**SELECTED EXCERPT:**
++++
By rewarding speed and scale over productivity and differentiation, the internal plumbing of China’s political economy incentivizes businesses to produce too much stuff. Although that has always been the predictable outcome of China’s political and financial system, the dysfunction was kept in check during much of China’s spectacular rise. Changes in the Chinese economy since 2020, however, including the cratering real estate market and a crackdown on private businesses and investments, have compounded the structural incentives that lead to overcapacity.

[...]

China’s tendency to overproduce starts in an unlikely place: the Chinese Communist Party’s performance and promotion system. In the CCP bureaucracy, local officials are evaluated primarily on their ability to deliver growth, employment, and tax revenues. But China’s largest single tax, the value-added tax (VAT), is split evenly between the central government and the local government of the place where a good or service is produced, not the place where it is consumed. Since the system allocates tax revenue to regions based on production, it rewards the decision to build larger industrial bases. Local Chinese officials try to retain as much upstream and downstream activity as they can to expand their tax base.
++++
[Saved entries]
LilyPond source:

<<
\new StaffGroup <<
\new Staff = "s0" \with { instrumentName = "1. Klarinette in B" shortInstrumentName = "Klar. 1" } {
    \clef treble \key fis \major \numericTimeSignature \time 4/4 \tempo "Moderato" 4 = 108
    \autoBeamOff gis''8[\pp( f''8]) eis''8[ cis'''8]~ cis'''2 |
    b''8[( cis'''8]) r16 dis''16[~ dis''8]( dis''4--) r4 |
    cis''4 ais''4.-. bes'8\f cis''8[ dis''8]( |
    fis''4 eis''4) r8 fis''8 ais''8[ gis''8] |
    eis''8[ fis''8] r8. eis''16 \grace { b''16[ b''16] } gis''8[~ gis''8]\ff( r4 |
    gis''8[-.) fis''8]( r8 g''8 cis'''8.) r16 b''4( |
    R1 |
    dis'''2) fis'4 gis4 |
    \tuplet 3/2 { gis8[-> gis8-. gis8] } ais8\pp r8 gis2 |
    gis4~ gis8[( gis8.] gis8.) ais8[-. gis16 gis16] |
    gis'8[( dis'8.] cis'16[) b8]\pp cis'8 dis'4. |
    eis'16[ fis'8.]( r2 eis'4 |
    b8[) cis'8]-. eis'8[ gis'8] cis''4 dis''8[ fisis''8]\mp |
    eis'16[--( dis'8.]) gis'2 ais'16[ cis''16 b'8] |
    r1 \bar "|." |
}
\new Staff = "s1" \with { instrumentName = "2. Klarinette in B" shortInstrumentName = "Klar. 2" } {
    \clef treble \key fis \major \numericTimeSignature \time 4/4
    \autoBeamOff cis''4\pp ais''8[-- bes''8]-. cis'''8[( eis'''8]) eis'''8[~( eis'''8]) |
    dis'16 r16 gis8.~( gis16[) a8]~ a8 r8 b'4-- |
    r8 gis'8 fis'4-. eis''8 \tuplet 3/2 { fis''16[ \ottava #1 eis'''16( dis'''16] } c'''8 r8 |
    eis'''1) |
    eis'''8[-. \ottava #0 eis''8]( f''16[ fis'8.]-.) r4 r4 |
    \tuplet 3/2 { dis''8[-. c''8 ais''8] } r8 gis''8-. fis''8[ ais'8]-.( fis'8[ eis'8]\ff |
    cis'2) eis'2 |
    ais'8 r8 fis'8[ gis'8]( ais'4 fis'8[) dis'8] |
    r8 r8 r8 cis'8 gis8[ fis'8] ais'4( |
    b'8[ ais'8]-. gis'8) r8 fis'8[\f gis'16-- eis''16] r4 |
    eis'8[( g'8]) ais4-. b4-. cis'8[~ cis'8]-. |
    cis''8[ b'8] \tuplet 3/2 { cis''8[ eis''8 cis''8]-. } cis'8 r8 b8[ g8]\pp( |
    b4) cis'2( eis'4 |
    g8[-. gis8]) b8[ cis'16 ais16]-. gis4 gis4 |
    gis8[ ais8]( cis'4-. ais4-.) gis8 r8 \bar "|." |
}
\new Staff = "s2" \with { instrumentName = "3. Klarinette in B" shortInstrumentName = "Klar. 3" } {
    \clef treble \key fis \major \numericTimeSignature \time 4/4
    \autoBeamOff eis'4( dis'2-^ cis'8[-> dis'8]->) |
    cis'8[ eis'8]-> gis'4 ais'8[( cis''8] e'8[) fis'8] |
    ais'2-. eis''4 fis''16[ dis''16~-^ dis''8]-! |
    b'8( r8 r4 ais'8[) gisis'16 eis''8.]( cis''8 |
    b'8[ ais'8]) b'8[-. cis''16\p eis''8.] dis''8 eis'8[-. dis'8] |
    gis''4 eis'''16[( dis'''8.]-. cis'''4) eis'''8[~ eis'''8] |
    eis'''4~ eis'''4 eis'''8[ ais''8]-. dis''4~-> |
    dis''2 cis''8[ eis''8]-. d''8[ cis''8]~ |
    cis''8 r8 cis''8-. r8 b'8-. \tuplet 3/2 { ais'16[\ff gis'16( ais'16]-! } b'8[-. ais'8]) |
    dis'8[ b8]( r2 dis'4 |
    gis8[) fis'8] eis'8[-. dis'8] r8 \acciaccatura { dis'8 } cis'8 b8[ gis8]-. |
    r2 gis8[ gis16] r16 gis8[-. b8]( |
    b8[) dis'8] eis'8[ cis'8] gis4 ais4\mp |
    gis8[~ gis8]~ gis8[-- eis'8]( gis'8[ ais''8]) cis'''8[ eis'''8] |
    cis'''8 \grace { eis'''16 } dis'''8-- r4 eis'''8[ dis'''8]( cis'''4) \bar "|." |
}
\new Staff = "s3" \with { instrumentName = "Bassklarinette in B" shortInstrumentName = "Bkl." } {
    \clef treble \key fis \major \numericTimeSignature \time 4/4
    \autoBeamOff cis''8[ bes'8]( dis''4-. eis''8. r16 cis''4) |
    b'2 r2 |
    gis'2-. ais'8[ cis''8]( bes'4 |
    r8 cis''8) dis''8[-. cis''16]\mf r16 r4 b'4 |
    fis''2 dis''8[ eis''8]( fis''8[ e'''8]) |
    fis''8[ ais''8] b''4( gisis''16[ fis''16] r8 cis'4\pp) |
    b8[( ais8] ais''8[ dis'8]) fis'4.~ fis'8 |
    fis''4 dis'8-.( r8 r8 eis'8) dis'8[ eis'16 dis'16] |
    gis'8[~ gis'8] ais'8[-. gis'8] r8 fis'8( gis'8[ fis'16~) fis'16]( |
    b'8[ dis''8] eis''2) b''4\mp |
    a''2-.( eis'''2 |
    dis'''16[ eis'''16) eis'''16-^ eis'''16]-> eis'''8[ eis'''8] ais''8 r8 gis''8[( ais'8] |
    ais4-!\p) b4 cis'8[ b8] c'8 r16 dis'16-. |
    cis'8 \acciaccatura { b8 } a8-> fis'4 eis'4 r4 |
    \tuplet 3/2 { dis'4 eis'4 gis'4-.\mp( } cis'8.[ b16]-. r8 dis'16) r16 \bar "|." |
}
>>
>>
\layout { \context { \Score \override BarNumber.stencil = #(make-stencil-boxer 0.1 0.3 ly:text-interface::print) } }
++++
**EXERCISE INSTRUCTIONS:**
(a) According to the text on China's overproduction, what are local officials in the CCP bureaucracy mainly judged on? List each one.
(b) Continue the text on China's overproduction after its final sentence.

**RESULTS FOR THE EXERCISE:**
(a)
- Growth
- Employment
- Tax revenues

(b)
[...]

This system effectively encourages provincial and municipal leaders [China] to act like industrial investors or venture capitalists. And in many cases, it has produced profound efficiencies. Over the past decade, for instance, Hefei, the capital of Anhui Province, has poured about $25 billion of state capital into various struggling companies, including the EV maker Nio and the flat-panel display manufacturer BOE, to great effect. By acting as an early investor and bearing the initial risk, Hefei stimulated about $96 billion in follow-on investment and generated around $9 billion in tax revenues. The Hefei model has since been widely imitated, with other provinces racing to assemble their own industrial clusters.

[...]

Firms rarely close down operations altogether [if they become unprofitable], however, because the state-backed banks prefer to roll over existing loans so that the firms appear solvent on paper. That way, even if those companies are only servicing their interest payments and not generating strong returns, the banks avoid having to book immediate losses—and avoid potentially contributing to the collapse of a large local employer. Credit keeps flowing into these “zombie” sectors and companies with declining productivity even as they are dragging down the broader economy in the long run.

Private firms not chasing government-backed industries, meanwhile, have long struggled to access affordable bank credit, which means they tend to seek capital from costly nonbank channels, such as venture capital, private equity, and initial public offerings. These channels helped fuel much of China’s record growth in the first two decades of the twenty-first century: by October 2020, 217 Chinese companies were listed on major U.S. exchanges with a combined $2.2 trillion market cap, illustrating how deeply private firms tapped global equity markets. Leading venture capital platforms scaled as well. Sequoia’s China arm (now HongShan), for instance, backed hundreds of private firms, including some of China’s most prominent success stories, such as the social media company ByteDance and the transportation platform Didi.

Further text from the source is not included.